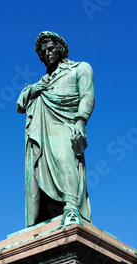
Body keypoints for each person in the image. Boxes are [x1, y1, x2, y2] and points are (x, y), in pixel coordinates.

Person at [17, 31, 95, 227]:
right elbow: (20, 104)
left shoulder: (81, 68)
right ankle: (43, 215)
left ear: (60, 49)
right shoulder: (42, 83)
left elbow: (87, 96)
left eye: (51, 49)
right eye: (43, 52)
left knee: (63, 157)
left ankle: (71, 205)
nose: (47, 54)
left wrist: (81, 120)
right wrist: (34, 90)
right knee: (37, 169)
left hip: (66, 123)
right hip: (43, 131)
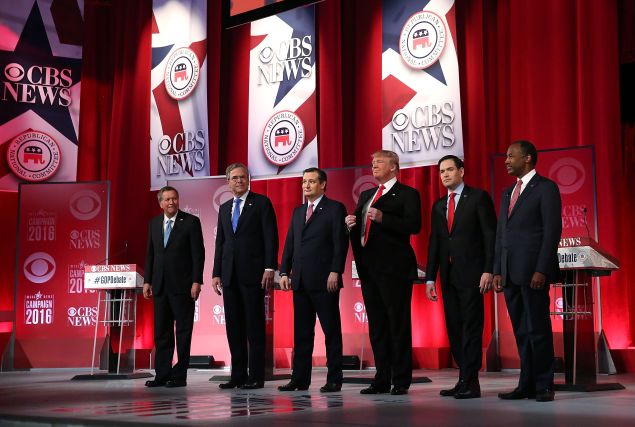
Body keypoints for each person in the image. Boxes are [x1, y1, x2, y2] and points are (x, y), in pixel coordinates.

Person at [345, 150, 421, 395]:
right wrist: (351, 225)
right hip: (369, 269)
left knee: (397, 324)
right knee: (377, 326)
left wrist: (384, 218)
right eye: (372, 161)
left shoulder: (408, 194)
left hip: (394, 269)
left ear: (394, 166)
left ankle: (400, 379)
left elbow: (414, 225)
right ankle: (381, 377)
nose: (374, 165)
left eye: (379, 161)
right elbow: (361, 230)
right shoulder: (367, 195)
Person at [493, 140, 562, 402]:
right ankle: (526, 384)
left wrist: (541, 269)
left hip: (533, 273)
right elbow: (502, 234)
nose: (507, 160)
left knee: (538, 330)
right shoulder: (507, 193)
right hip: (510, 273)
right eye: (506, 156)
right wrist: (498, 269)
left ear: (529, 158)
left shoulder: (545, 188)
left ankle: (544, 385)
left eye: (512, 156)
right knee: (521, 331)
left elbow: (551, 231)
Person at [425, 155, 497, 399]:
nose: (445, 175)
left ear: (462, 171)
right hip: (448, 276)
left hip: (473, 274)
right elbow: (435, 242)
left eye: (449, 170)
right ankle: (462, 378)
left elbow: (490, 236)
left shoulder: (478, 198)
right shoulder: (438, 206)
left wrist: (489, 269)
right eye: (441, 171)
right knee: (454, 327)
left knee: (471, 327)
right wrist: (429, 278)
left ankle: (472, 382)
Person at [278, 168, 348, 393]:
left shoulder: (335, 209)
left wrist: (335, 271)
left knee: (331, 332)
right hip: (299, 281)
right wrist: (283, 272)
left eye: (311, 182)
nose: (306, 185)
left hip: (325, 280)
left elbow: (340, 243)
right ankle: (299, 379)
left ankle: (334, 379)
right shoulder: (298, 212)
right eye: (304, 182)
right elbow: (290, 243)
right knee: (302, 334)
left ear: (323, 184)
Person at [212, 163, 279, 390]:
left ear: (248, 179)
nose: (239, 181)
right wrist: (216, 273)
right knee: (234, 328)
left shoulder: (261, 203)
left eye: (242, 177)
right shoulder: (224, 208)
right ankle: (237, 375)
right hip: (229, 276)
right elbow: (220, 242)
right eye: (234, 178)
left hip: (253, 275)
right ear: (228, 182)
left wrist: (270, 267)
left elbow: (270, 237)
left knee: (254, 327)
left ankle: (256, 376)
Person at [143, 186, 205, 388]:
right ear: (160, 203)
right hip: (160, 286)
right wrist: (147, 281)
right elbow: (150, 254)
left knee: (183, 333)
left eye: (174, 199)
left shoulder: (190, 222)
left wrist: (197, 281)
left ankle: (179, 376)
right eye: (167, 199)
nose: (171, 202)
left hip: (184, 287)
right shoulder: (153, 223)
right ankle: (162, 374)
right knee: (162, 333)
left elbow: (198, 254)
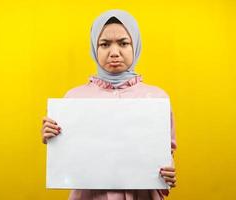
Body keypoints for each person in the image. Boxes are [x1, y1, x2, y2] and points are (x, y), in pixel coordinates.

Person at [41, 9, 177, 200]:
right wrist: (53, 139)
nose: (114, 53)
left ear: (135, 46)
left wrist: (168, 171)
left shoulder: (156, 98)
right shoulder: (73, 99)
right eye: (104, 44)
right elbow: (68, 160)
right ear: (94, 48)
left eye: (123, 43)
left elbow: (166, 151)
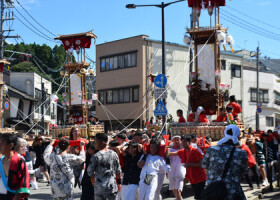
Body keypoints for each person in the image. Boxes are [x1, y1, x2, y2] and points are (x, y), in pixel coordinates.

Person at [201, 125, 248, 200]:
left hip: (213, 192)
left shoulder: (211, 150)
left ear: (225, 134)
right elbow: (244, 172)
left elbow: (205, 169)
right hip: (232, 192)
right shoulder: (241, 153)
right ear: (238, 136)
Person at [169, 135, 206, 200]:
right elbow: (171, 153)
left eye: (185, 141)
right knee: (198, 196)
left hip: (200, 178)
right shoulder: (183, 151)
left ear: (189, 142)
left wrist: (190, 164)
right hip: (192, 178)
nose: (183, 143)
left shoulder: (195, 151)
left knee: (199, 197)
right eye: (182, 141)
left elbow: (203, 164)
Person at [87, 133, 122, 200]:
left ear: (102, 142)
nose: (94, 143)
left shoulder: (96, 156)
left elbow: (89, 172)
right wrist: (119, 183)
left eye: (96, 141)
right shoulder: (114, 154)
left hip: (100, 188)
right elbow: (118, 170)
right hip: (111, 186)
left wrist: (94, 175)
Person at [0, 133, 30, 200]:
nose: (0, 145)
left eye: (2, 143)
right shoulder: (0, 161)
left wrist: (18, 196)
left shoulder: (19, 161)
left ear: (10, 145)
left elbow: (24, 180)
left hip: (15, 196)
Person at [168, 136, 186, 200]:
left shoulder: (183, 149)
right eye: (175, 140)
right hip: (171, 171)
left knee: (178, 189)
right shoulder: (169, 150)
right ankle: (179, 198)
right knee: (174, 189)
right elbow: (167, 162)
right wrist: (166, 171)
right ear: (172, 141)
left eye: (178, 140)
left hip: (180, 171)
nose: (176, 141)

**WHAT IS BEING ASKED:** Make a copy of each line in the records above that has the word "nose".

**OUTPUT FOR THIS EXERCISE:**
nose: (47, 54)
nose: (374, 165)
nose: (507, 160)
nose: (445, 175)
nose: (306, 185)
nose: (239, 181)
nose: (171, 202)
nose: (114, 53)
nose: (183, 143)
nose: (94, 143)
nose: (0, 145)
nose: (176, 141)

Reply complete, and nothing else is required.